Copy all the lines of the data that include the word "source".
(Task inputs Opens)
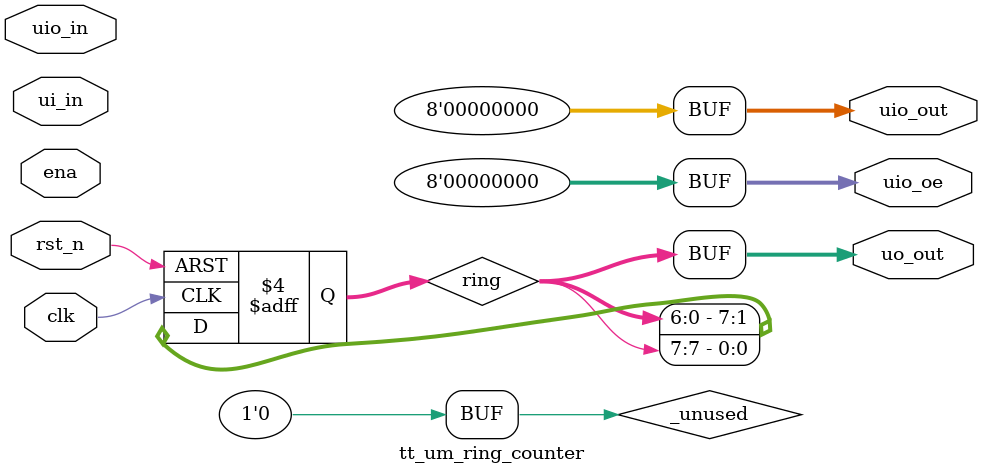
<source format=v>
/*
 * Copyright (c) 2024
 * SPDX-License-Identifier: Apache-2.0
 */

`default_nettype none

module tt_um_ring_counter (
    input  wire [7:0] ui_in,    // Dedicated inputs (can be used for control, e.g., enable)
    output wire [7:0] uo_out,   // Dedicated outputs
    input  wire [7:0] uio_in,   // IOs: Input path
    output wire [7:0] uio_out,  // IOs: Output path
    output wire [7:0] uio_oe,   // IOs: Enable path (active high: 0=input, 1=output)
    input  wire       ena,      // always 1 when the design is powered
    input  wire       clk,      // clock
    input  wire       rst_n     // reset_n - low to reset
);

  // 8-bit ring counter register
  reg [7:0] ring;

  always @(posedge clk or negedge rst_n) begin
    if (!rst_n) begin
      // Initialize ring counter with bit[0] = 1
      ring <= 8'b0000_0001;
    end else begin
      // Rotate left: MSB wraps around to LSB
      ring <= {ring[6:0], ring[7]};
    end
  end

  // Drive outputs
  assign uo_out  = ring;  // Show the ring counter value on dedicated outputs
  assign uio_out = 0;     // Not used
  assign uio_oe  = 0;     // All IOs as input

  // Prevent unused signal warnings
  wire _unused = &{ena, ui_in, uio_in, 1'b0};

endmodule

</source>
(Task inputs Closes)
(Task inputs Opens)
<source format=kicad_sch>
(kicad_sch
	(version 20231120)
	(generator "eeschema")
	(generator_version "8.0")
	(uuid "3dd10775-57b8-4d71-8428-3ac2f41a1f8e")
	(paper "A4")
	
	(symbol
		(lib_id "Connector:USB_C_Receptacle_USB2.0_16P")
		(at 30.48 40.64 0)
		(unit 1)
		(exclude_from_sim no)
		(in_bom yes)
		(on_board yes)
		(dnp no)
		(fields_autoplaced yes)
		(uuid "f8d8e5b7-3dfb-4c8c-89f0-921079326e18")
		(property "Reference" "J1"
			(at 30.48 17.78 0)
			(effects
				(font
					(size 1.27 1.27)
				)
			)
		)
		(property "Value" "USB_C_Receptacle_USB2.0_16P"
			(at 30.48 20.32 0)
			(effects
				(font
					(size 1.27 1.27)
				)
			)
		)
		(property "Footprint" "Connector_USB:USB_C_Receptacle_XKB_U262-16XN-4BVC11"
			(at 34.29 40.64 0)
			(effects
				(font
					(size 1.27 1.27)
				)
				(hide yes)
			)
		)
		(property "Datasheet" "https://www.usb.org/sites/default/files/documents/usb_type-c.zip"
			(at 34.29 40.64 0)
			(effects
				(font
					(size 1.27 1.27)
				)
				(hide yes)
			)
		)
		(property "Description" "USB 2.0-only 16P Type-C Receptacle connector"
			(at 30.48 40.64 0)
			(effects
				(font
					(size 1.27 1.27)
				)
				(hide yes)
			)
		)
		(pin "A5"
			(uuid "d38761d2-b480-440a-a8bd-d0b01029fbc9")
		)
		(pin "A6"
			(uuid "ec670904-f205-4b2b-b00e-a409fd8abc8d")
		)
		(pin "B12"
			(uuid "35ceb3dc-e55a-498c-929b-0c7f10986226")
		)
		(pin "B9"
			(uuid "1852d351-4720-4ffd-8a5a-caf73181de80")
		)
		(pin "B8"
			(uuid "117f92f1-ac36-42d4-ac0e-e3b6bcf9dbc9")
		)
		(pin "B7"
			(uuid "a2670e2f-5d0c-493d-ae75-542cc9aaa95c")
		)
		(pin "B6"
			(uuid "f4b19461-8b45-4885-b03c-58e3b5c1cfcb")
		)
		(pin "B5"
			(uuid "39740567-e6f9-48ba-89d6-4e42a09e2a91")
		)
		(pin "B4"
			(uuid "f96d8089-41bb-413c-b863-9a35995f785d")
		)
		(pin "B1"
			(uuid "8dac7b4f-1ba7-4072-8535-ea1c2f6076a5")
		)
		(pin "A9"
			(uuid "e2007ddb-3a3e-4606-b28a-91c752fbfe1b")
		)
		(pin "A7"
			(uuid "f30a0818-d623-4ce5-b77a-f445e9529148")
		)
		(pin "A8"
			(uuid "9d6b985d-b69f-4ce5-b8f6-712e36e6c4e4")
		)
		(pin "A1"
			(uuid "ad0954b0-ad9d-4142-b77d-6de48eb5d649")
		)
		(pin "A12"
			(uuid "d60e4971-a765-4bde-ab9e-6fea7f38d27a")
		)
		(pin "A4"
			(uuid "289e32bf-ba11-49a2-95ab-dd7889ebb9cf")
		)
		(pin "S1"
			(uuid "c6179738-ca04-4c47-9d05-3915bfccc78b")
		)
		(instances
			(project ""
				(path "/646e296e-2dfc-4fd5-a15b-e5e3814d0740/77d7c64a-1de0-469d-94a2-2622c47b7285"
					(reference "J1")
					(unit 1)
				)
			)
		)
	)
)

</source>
(Task inputs Closes)
Response to this exercise
<source format=v>
</source>
<source format=kicad_sch>
</source>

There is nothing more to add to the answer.